We can all be LGBTQ+ allies
The journey of Pride is one of great strength and inclusion.
It started on 28 June 1969, when police raided the Stonewall Inn in the Greenwich Village neighbourhood of Manhattan as part of a bid to shut down LGBT bars for good. This raid was the tipping point for a community who had been persecuted persistently – the Stonewall uprising began as people fought for the basic right to be accepted.
People from all walks of life stood strong against injustice and discrimination. Marsha P Johnson, a self-identified drag queen and transgender woman, Raymond Castro, a Puerto Rican immigrant who had chosen to make New York his home, and Danny Garvin, a gay man who had been brought up Irish Catholic, are just a handful of the people at the forefront of the historic uprising.
Both LGBTQ+ people and allies were, and still are, vital to moving society forward. Allyship shows people they’re truly seen and truly respected for who they are. It allows people to be their authentic selves and provides a support network of people who, although they don’t identify as part of that community, will work to create a better world. Without people from all backgrounds standing for what’s right, we can’t grow as a society.
So, what is allyship?
Allyship is the consistent and life-long practice of creating space for others. That means creating space in your mind to learn about and accept new ideas. Creating space in the noise for other voices to be heard. And creating space in the world for people to be their true selves.
But there’s no set way to create this space. Some choose to be cheerleaders – a visible and vocal supporter who encourages people to engage and makes room for inclusive and diverse events. Some are natural amplifiers, ensuring others hear, value and respect all the voices in the room. Some take naturally to the supporter role – a trusted and willing ear, allowing people to share their thoughts and fears. And some take the role of researcher to build their knowledge of the lived experience of those they’re supporting. There are also born interveners, actively defending others and calling out offensive or problematic behaviour.

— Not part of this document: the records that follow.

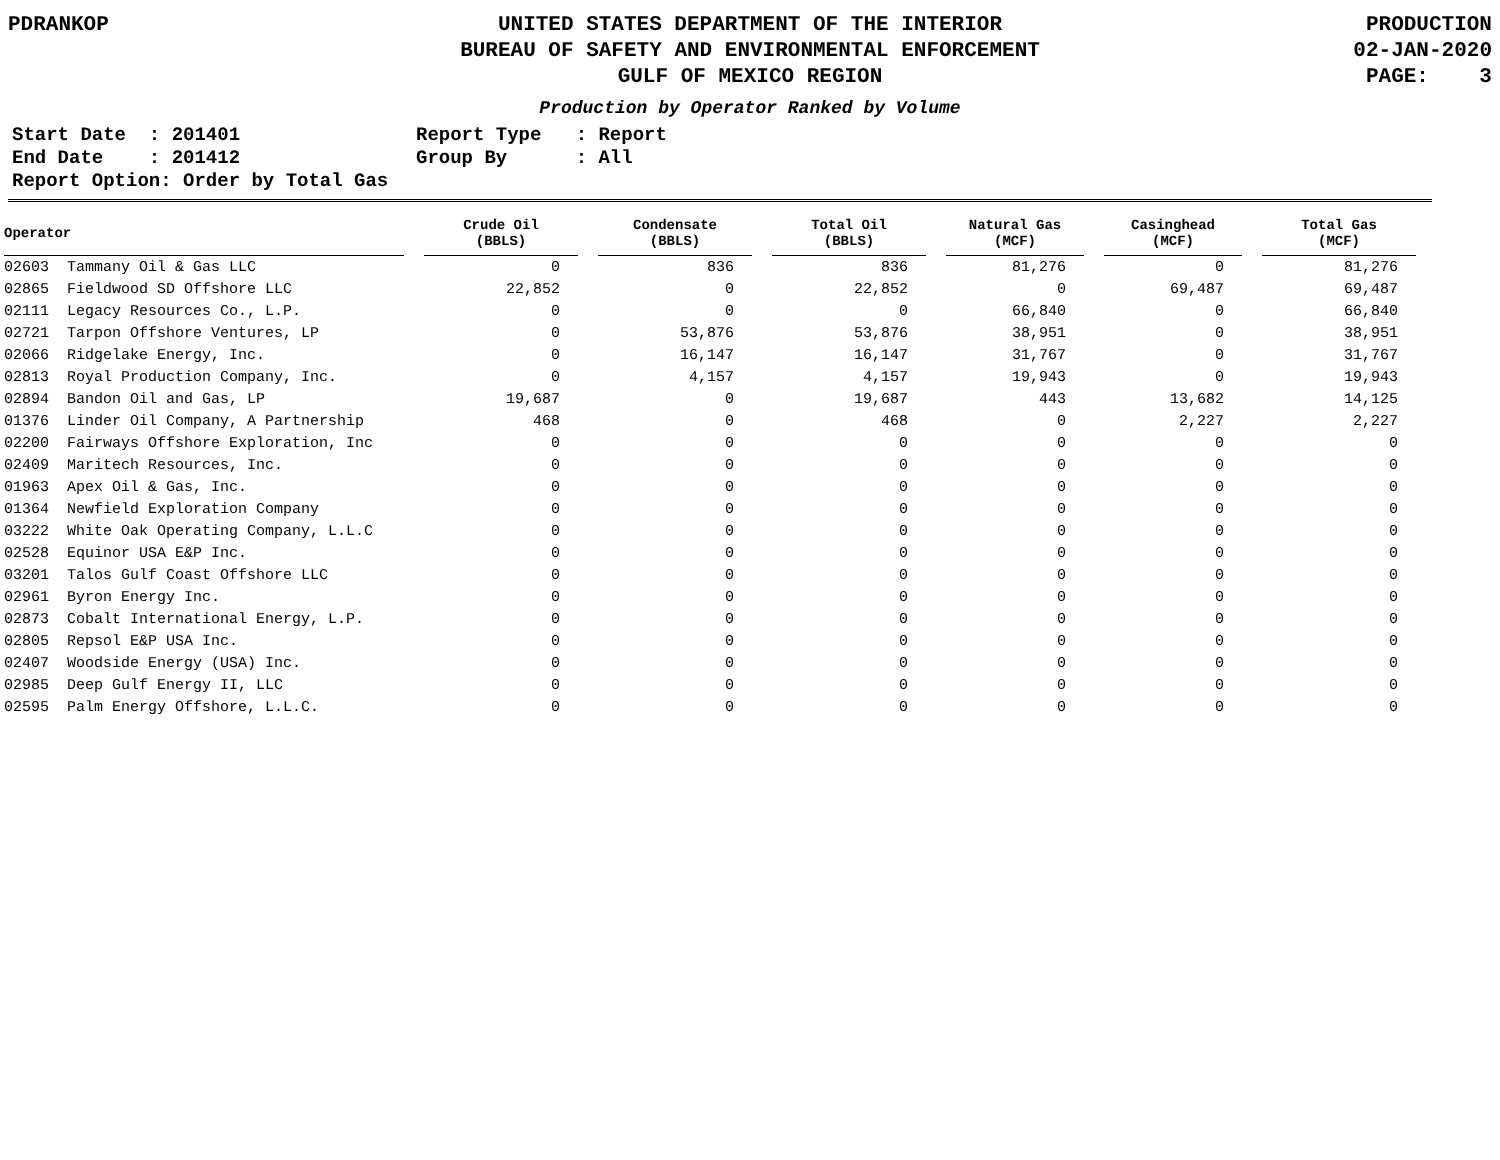PDRANKOP UNITED STATES DEPARTMENT OF THE INTERIOR
BUREAU OF SAFETY AND ENVIRONMENTAL ENFORCEMENT
GULF OF MEXICO REGION
PRODUCTION
02-JAN-2020
PAGE: 3
Production by Operator Ranked by Volume
Start Date : 201401
End Date : 201412
Report Option: Order by Total Gas
Report Type : Report
Group By : All
| Operator | | Crude Oil (BBLS) | | Condensate (BBLS) | | Total Oil (BBLS) | | Natural Gas (MCF) | | Casinghead (MCF) | | Total Gas (MCF) |
| --- | --- | --- | --- | --- | --- | --- | --- | --- | --- | --- | --- | --- |
| 02603 Tammany Oil & Gas LLC | | 0 | | 836 | | 836 | | 81,276 | | 0 | | 81,276 |
| 02865 Fieldwood SD Offshore LLC | | 22,852 | | 0 | | 22,852 | | 0 | | 69,487 | | 69,487 |
| 02111 Legacy Resources Co., L.P. | | 0 | | 0 | | 0 | | 66,840 | | 0 | | 66,840 |
| 02721 Tarpon Offshore Ventures, LP | | 0 | | 53,876 | | 53,876 | | 38,951 | | 0 | | 38,951 |
| 02066 Ridgelake Energy, Inc. | | 0 | | 16,147 | | 16,147 | | 31,767 | | 0 | | 31,767 |
| 02813 Royal Production Company, Inc. | | 0 | | 4,157 | | 4,157 | | 19,943 | | 0 | | 19,943 |
| 02894 Bandon Oil and Gas, LP | | 19,687 | | 0 | | 19,687 | | 443 | | 13,682 | | 14,125 |
| 01376 Linder Oil Company, A Partnership | | 468 | | 0 | | 468 | | 0 | | 2,227 | | 2,227 |
| 02200 Fairways Offshore Exploration, Inc | | 0 | | 0 | | 0 | | 0 | | 0 | | 0 |
| 02409 Maritech Resources, Inc. | | 0 | | 0 | | 0 | | 0 | | 0 | | 0 |
| 01963 Apex Oil & Gas, Inc. | | 0 | | 0 | | 0 | | 0 | | 0 | | 0 |
| 01364 Newfield Exploration Company | | 0 | | 0 | | 0 | | 0 | | 0 | | 0 |
| 03222 White Oak Operating Company, L.L.C | | 0 | | 0 | | 0 | | 0 | | 0 | | 0 |
| 02528 Equinor USA E&P Inc. | | 0 | | 0 | | 0 | | 0 | | 0 | | 0 |
| 03201 Talos Gulf Coast Offshore LLC | | 0 | | 0 | | 0 | | 0 | | 0 | | 0 |
| 02961 Byron Energy Inc. | | 0 | | 0 | | 0 | | 0 | | 0 | | 0 |
| 02873 Cobalt International Energy, L.P. | | 0 | | 0 | | 0 | | 0 | | 0 | | 0 |
| 02805 Repsol E&P USA Inc. | | 0 | | 0 | | 0 | | 0 | | 0 | | 0 |
| 02407 Woodside Energy (USA) Inc. | | 0 | | 0 | | 0 | | 0 | | 0 | | 0 |
| 02985 Deep Gulf Energy II, LLC | | 0 | | 0 | | 0 | | 0 | | 0 | | 0 |
| 02595 Palm Energy Offshore, L.L.C. | | 0 | | 0 | | 0 | | 0 | | 0 | | 0 |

All these approaches are key to building a better world – diversity of approach allows us to see new perspectives and ensures we can support across a full spectrum of experience.
How can people be effective allies and be proud?

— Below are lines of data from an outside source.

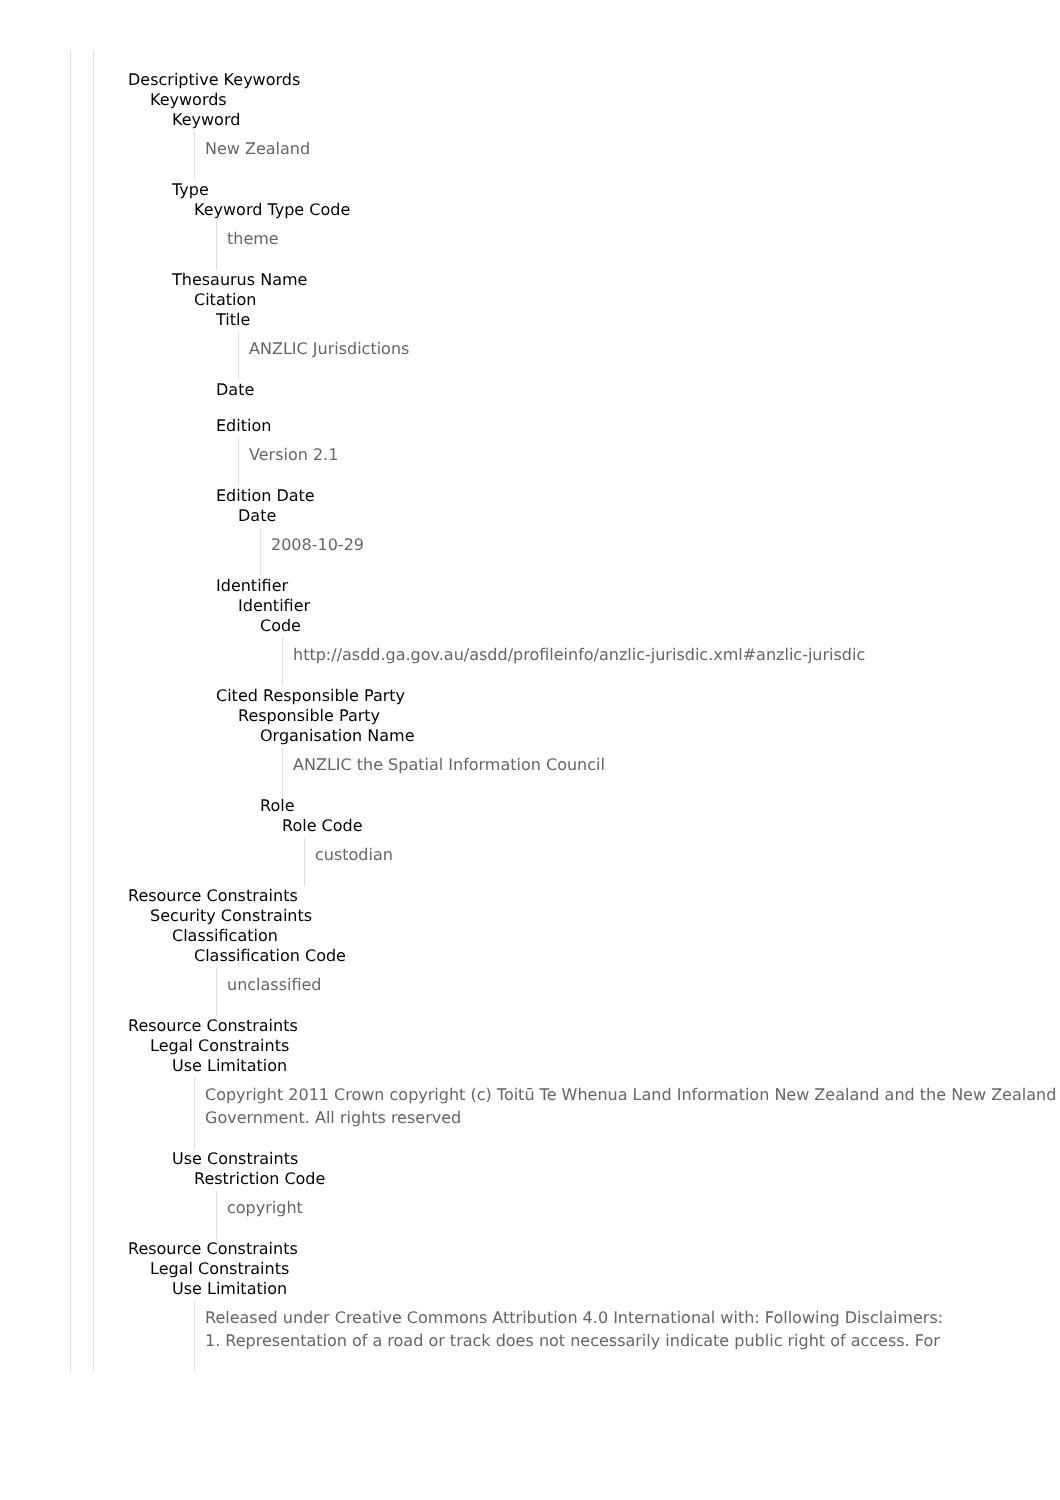Descriptive Keywords
Keywords
Keyword
New Zealand
Type
Keyword Type Code
theme
Thesaurus Name
Citation
Title
ANZLIC Jurisdictions
Date
Edition
Version 2.1
Edition Date
Date
2008-10-29
Identifier
Identifier
Code
http://asdd.ga.gov.au/asdd/profileinfo/anzlic-jurisdic.xml#anzlic-jurisdic
Cited Responsible Party
Responsible Party
Organisation Name
ANZLIC the Spatial Information Council
Role
Role Code
custodian
Resource Constraints
Security Constraints
Classification
Classification Code
unclassified
Resource Constraints
Legal Constraints
Use Limitation
Copyright 2011 Crown copyright (c) Toitū Te Whenua Land Information New Zealand and the New Zealand Government. All rights reserved
Use Constraints
Restriction Code
copyright
Resource Constraints
Legal Constraints
Use Limitation
Released under Creative Commons Attribution 4.0 International with: Following Disclaimers:
1. Representation of a road or track does not necessarily indicate public right of access. For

It’s important that we all find our own voice and individual way of practicing allyship, understanding that how our allyship manifests might change depending on the situation. It’s common to choose to be a cheerleader one day and the next find yourself taking on the role of researcher. Our personalities also play a critical part in determining the type of ally we’ll be, and it’s important to remember that there’s no best way – each approach brings a different strength to the fight against injustice.

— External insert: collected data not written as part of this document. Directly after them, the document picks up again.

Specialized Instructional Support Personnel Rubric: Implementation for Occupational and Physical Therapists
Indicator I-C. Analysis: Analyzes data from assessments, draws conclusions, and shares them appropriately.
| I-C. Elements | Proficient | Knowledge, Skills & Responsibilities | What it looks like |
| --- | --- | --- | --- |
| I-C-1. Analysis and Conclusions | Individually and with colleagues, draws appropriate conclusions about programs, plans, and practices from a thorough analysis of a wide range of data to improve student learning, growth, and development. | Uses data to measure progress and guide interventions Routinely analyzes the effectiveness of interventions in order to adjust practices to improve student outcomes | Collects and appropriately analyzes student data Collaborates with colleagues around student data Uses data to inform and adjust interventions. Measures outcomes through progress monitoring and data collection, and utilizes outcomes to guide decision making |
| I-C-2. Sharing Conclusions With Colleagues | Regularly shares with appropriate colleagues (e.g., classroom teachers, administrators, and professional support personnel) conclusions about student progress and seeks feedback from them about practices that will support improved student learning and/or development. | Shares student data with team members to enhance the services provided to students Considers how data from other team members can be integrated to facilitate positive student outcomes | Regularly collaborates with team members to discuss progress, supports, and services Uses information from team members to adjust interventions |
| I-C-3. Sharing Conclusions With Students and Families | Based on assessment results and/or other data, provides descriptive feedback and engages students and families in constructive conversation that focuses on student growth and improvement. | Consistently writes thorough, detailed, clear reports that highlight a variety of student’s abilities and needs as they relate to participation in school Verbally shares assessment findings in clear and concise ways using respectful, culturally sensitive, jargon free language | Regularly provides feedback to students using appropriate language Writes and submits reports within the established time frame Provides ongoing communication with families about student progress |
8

We should all develop our allyship skills and celebrate LGBTQ+ rights. So, as well as trying out some of the roles above (maybe in your next meeting, try channelling your inner amplifier), try diversifying your own world by:
- practicing creating space – open your mind to new ideas, let another voice be heard and give someone space to be their true self
- using inclusive language – be aware of gendered terms and how different people might want to express their sexuality and gender
- taking time to educate yourself about LGBTQ+ rights
- seeking out LGBTQ+ voices – expand your knowledge of authors, creators and musicians from the community; take in a lecture on the history of gay rights; or tune in to a podcast from a different point of view.
Now is the time to stand alongside your friends, family and co-workers as proud allies of the LGBTQ+ community. As Marsha P Johnson put it: “How many years does it take for people to see that we’re all brothers and sisters and human beings in the human race?”